# Exercise
At the line that includes "However, due to", begin writing out the entries below exactly, and continue through the last line without adding anything.

# Stored items from a collection
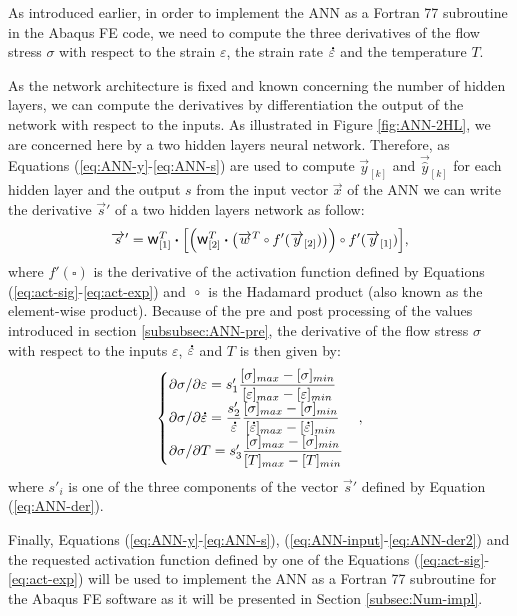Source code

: \documentclass[algorithms,article,submit,pdftex,moreauthors]{Definitions/mdpi}
\DeclareRobustCommand{\w}{\mbox{\large\ensuremath{\mathsf{w}}}}
\DeclareRobustCommand{\dotp}{\boldsymbol{\cdot}}
\DeclareRobustCommand{\lay}[1]{_{[#1]}}
\DeclareRobustCommand{\mdot}[1]{\accentset{\mbox{\bfseries .}}{#1}}
\DeclareRobustCommand{\ccirc}{\kern0.5ex\vcenter{\hbox{$\scriptstyle\circ$}}\kern0.5ex}
\begin{document}
As introduced earlier, in order to implement the ANN as a Fortran 77 subroutine in the Abaqus FE code, we need to compute the three derivatives of the flow stress $\sigma$ with respect to the strain $\varepsilon$, the strain rate $\mdot{\varepsilon}$ and the temperature $T$.

As the network architecture is fixed and known concerning the number of hidden layers, we can compute the derivatives by differentiation the output of the network with respect to the inputs.
As illustrated in Figure \ref{fig:ANN-2HL}, we are concerned here by a two hidden layers neural network. Therefore, as Equations (\ref{eq:ANN-y}-\ref{eq:ANN-s}) are used to compute  $\overrightarrow{y}\lay{k}$ and $\overrightarrow{\hat{y}}\lay{k}$ for each hidden layer and the output $s$ from the input vector $\overrightarrow{x}$ of the ANN we can write the derivative $\overrightarrow{s}'$ of a two hidden layers network as follow:
\begin{equation}
\overrightarrow{s}' = \w\lay{1}^T \dotp\left[\left(\w\lay{2}^T \dotp \left(\overrightarrow{w}^T \ccirc f'(\overrightarrow{y}\lay{2})\right)\right) \ccirc f'(\overrightarrow{y}\lay{1})\right] \label{eq:ANN-der},
\end{equation}
where $f'\left(\square\right)$ is the derivative of the activation function defined by Equations (\ref{eq:act-sig}-\ref{eq:act-exp}) and $\ccirc$ is the Hadamard product (also known as the element-wise product).
Because of the pre and post processing of the values introduced in section \ref{subsubsec:ANN-pre}, the derivative of the flow stress $\sigma$ with respect to the inputs $\varepsilon$, $\mdot{\varepsilon}$ and $T$ is then given by:
\begin{equation}
\begin{cases}
\partial \sigma/\partial \varepsilon = s'_1 \dfrac{[\sigma]_{max} -[\sigma]_{min}}{[\varepsilon]_{max} -[\varepsilon]_{min}}\\
\partial \sigma/\partial\mdot{\varepsilon} = \dfrac{s'_2}{\mdot{\varepsilon}} \dfrac{[\sigma]_{max} -[\sigma]_{min}}{[\mdot{\varepsilon}]_{max} -[\mdot{\varepsilon}]_{min}} \\
\partial \sigma/\partial T = s'_3 \dfrac{[\sigma]_{max} -[\sigma]_{min}}{[T]_{max} -[T]_{min}}
\end{cases}
\label{eq:ANN-der2},
\end{equation}
where $s'_i$ is one of the three components of the vector $\overrightarrow{s}'$ defined by Equation (\ref{eq:ANN-der}).

Finally, Equations (\ref{eq:ANN-y}-\ref{eq:ANN-s}), (\ref{eq:ANN-input}-\ref{eq:ANN-der2}) and the requested activation function defined by one of the Equations (\ref{eq:act-sig}-\ref{eq:act-exp}) will be used to implement the ANN as a Fortran 77 subroutine for the Abaqus FE software as it will be presented in Section \ref{subsec:Num-impl}.
\end{document}
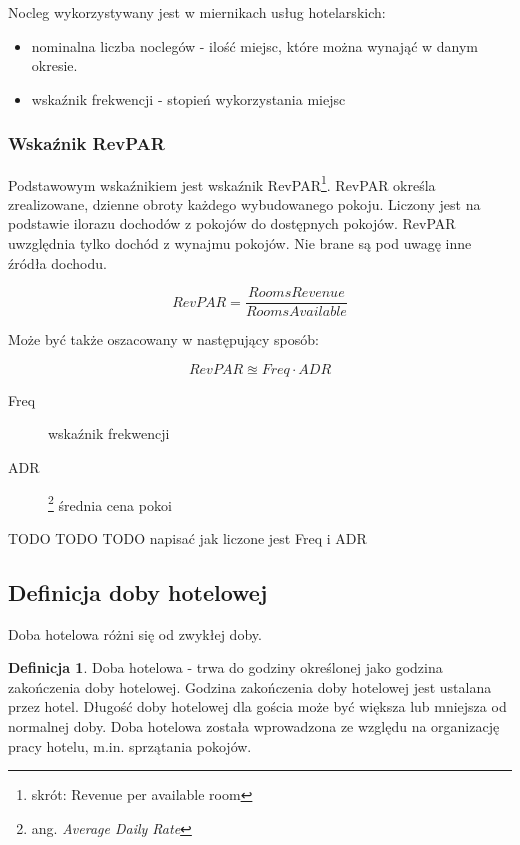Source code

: \documentclass[a4paper,onecolumn,oneside,11pt,wide,floatssmall]{mwrep}
\theoremstyle{definition}
\newtheorem{defn}{Definicja}[section]
\theoremstyle{plain}%
\theoremstyle{remark}
\begin{document}
Nocleg wykorzystywany jest w miernikach usług hotelarskich:
\begin{itemize}
  \item nominalna liczba noclegów - ilość miejsc, które można wynająć w 
  danym okresie.
  \item wskaźnik frekwencji - stopień wykorzystania miejsc
\end{itemize}

\subsubsection{Wskaźnik RevPAR}
Podstawowym wskaźnikiem jest wskaźnik RevPAR\footnote{skrót: Revenue per 
available room}. RevPAR określa zrealizowane, 
dzienne obroty każdego wybudowanego pokoju. Liczony jest na podstawie
 ilorazu dochodów z pokojów do dostępnych pokojów. RevPAR uwzględnia tylko 
 dochód z wynajmu pokojów. Nie brane są pod uwagę inne źródła dochodu.

\begin{equation}
RevPAR = \frac{Rooms Revenue}{Rooms Available}
\end{equation}

Może być także oszacowany w następujący sposób:

\begin{equation}
RevPAR \approxeq Freq \cdot ADR
\end{equation}

\begin{description}
  \item[Freq] wskaźnik frekwencji
  \item[ADR]\footnote{ang. {\em Average Daily Rate} } średnia cena pokoi

\end{description}

TODO TODO TODO napisać jak liczone jest Freq i ADR

\subsection{Definicja doby hotelowej}
Doba hotelowa różni się od zwykłej doby.

\begin{defn}{Doba hotelowa} - trwa do godziny określonej jako godzina 
zakończenia doby 
hotelowej. Godzina zakończenia doby hotelowej jest ustalana przez hotel.
 Długość doby hotelowej dla gościa może być większa lub mniejsza 
od normalnej doby. Doba hotelowa została wprowadzona ze względu na 
organizację pracy hotelu, m.in. sprzątania pokojów.

\end{defn}
\end{document}
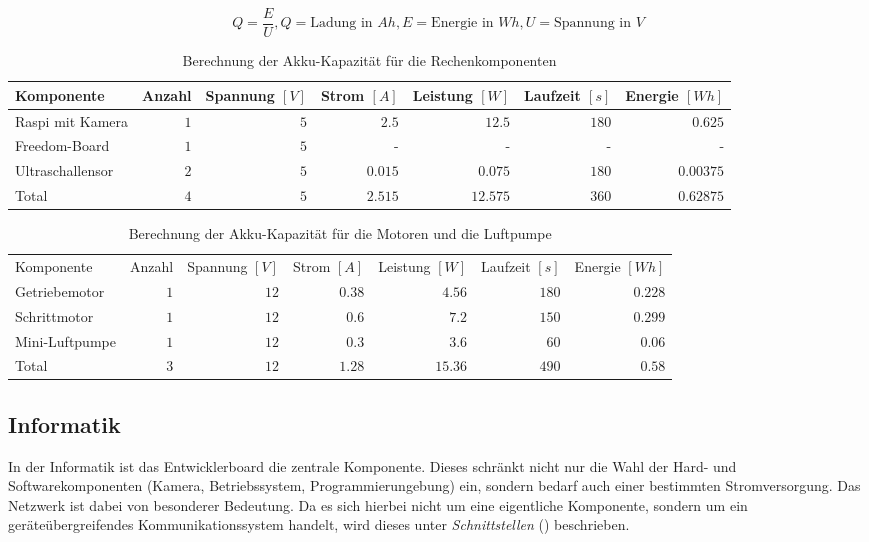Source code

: \begin{equation}
Q=\frac{E}{U}, Q=\text{Ladung in }Ah, E=\text{Energie in }Wh, U=\text{Spannung in }V
\label{eq:akku}
\end{equation}

\begin{table}
\small
\begin{tabularx}{\linewidth}{l|r|r|r|r|r|r}
Komponente & Anzahl & Spannung $[V]$ & Strom $[A]$ & Leistung $[W]$ & Laufzeit $[s]$ & Energie $[Wh]$ \\
\hline
Raspi mit Kamera & $1$ & $5$ & $2.5$ & $12.5$ & $180$ & $0.625$ \\
\hline
Freedom-Board & $1$ & $5$ & - & - & - & - \\
\hline
Ultraschallensor & $2$ & $5$ & $0.015$ & $0.075$ & $180$ & $0.00375$ \\
\hline
Total & $4$ & $5$ & $2.515$ & $12.575$ & $360$ & $0.62875$ \\
\end{tabularx}
\caption{Berechnung der Akku-Kapazität für die Rechenkomponenten\label{tbl:akku1}}
\end{table}

\begin{table}
\small
\begin{tabularx}{\linewidth}{l|r|r|r|r|r|r}
Komponente & Anzahl & Spannung $[V]$ & Strom $[A]$ & Leistung $[W]$ & Laufzeit $[s]$ & Energie $[Wh]$ \\
Getriebemotor & $1$ & $12$ & $0.38$ & $4.56$ & $180$ & $0.228$ \\
\hline
Schrittmotor & $1$ & $12$ & $0.6$ & $7.2$ & $150$ & $0.299$ \\
\hline
Mini-Luftpumpe & $1$ & $12$ & $0.3$ & $3.6$ & $60$ & $0.06$ \\
\hline
Total & $3$ & $12$ & $1.28$ & $15.36$ & $490$ & $0.58$ \\
\end{tabularx}
\caption{Berechnung der Akku-Kapazität für die Motoren und die Luftpumpe\label{tbl:akku2}}
\end{table}

\subsection{Informatik}
\label{sec:komponenten-informatik}

In der Informatik ist das Entwicklerboard die zentrale Komponente. Dieses schränkt nicht nur die Wahl der Hard- und Softwarekomponenten (Kamera, Betriebssystem, Programmierungebung) ein, sondern bedarf auch einer bestimmten Stromversorgung. Das Netzwerk ist dabei von besonderer Bedeutung. Da es sich hierbei nicht um eine eigentliche Komponente, sondern um ein geräteübergreifendes Kommunikationssystem handelt, wird dieses unter \textit{Schnittstellen} () beschrieben.

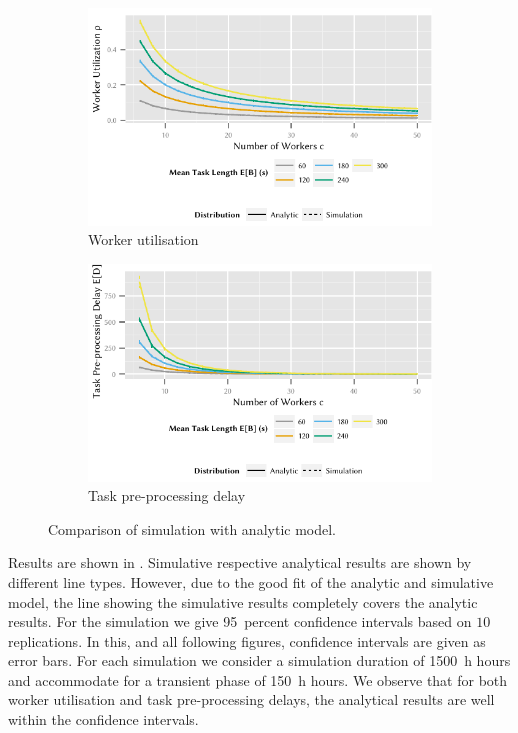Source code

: \begin{figure}
	\centering
	\begin{subfigure}{\columnwidth}
		\includegraphics{cloud/crowdsourcing/model/figures/comparison_utilization}
		\caption{Worker utilisation}
		\label{fig:cloud:crowdsourcing:validation:model:utilization}
	\end{subfigure}

	\begin{subfigure}{\columnwidth}
		\includegraphics{cloud/crowdsourcing/model/figures/comparison_task_delay}
		\caption{Task pre-processing delay}
		\label{fig:cloud:crowdsourcing:validation:model:task_delay}
	\end{subfigure}
	\caption{Comparison of simulation with analytic model.}
	\label{fig:cloud:crowdsourcing:validation:model}
\end{figure}

Results are shown in .
Simulative respective analytical results are shown by different line types.
However, due to the good fit of the analytic and simulative model, the line showing the simulative results completely covers the analytic results.
For the simulation we give \SI{95}{percent} confidence intervals based on \(10\) replications.
In this, and all following figures, confidence intervals are given as error bars.
For each simulation we consider a simulation duration of \SI{1500}{\hour} hours and accommodate for a transient phase of \SI{150}{\hour} hours.
We observe that for both worker utilisation and task pre-processing delays, the analytical results are well within the confidence intervals.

# Exercise solution
However, due to the good fit of the analytic and simulative model, the line showing the simulative results completely covers the analytic results.
For the simulation we give \SI{95}{percent} confidence intervals based on \(10\) replications.
In this, and all following figures, confidence intervals are given as error bars.
For each simulation we consider a simulation duration of \SI{1500}{\hour} hours and accommodate for a transient phase of \SI{150}{\hour} hours.
We observe that for both worker utilisation and task pre-processing delays, the analytical results are well within the confidence intervals.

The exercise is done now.